World AIDS Day Observed

Maricruz Casares
Diciembre 4, 2018

"In addition, with prevention therapy, no one needs to get infected..."

Saturday was the 30th World Aids Day, which the Jackson County Health Department honored with a 5K Santas in Speedos and Bras run.

He added that 30, 000 persons living with HIV/AIDS were now on treatment according to statistics by the public health department.

"We need to expand community-based options and innovations to reach beyond health facilities".

The Commission had had an outreach at the Ho Central Mosque and scheduled a public lecture on: "sociocultural perspective of HIV prevention, treatment and care" at the University of Health and Allied Sciences (UHAS) and a health walk to herald the national durbar at the Jubilee Park, to be followed with a thanksgiving service on Sunday.

"If people don't know their HIV status, people who are living with HIV can't start treatment, and people who are HIV-negative can't get the knowledge and skills they need to keep that way", he stated.

"This progress is however not uniform in our Region".

More news: Concienciación y sensibilidad, protagonistas en redes por el Día Mundial del Sida

According to World Aids Globally, there are an estimated 36.7 million people who have the virus.

The theme is "Know Your Status" and highlights the importance of reaching out to people living with HIV who do not know their status and ensuring that they are linked to quality care and prevention services.

"The latest assessment is we have achieved 94:80:89.This means that we have managed to diagnose 1 001 316 people living with HIV, put 796 100 people on treatment and achieved viral suppression for 708 688 people".

It aims to raise awareness and funds for AIDS research, support for those living with the virus and remembering those who have died.

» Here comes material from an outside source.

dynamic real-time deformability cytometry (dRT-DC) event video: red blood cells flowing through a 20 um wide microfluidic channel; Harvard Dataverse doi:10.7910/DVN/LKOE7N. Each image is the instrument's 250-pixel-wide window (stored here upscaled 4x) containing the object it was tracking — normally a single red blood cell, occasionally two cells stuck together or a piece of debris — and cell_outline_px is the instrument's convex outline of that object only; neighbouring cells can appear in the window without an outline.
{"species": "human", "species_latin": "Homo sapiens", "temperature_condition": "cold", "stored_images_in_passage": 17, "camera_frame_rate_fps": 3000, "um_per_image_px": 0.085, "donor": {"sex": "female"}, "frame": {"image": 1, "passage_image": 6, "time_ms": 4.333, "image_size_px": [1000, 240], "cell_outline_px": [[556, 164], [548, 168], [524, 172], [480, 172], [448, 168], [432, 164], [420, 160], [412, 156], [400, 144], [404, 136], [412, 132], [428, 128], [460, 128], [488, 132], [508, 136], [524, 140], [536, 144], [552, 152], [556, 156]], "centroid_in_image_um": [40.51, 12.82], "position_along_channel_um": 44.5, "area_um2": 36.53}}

The UN chief flagged "there is still time" to scale-up testing for HIV; to enable more people to access treatment; to increase resources needed to prevent new infections; and to end the stigma. "Individuals can also volunteer with organizations like the Grand Rapids Red Project and support our local health departments that provide education, testing and services for those living with HIV".

Stigma and discrimination continue to hold people back, especially key populations - including men who have sex with men, sex workers, transgenders, intravenous drug users, prisoners and migrants - and young women and adolescent girls.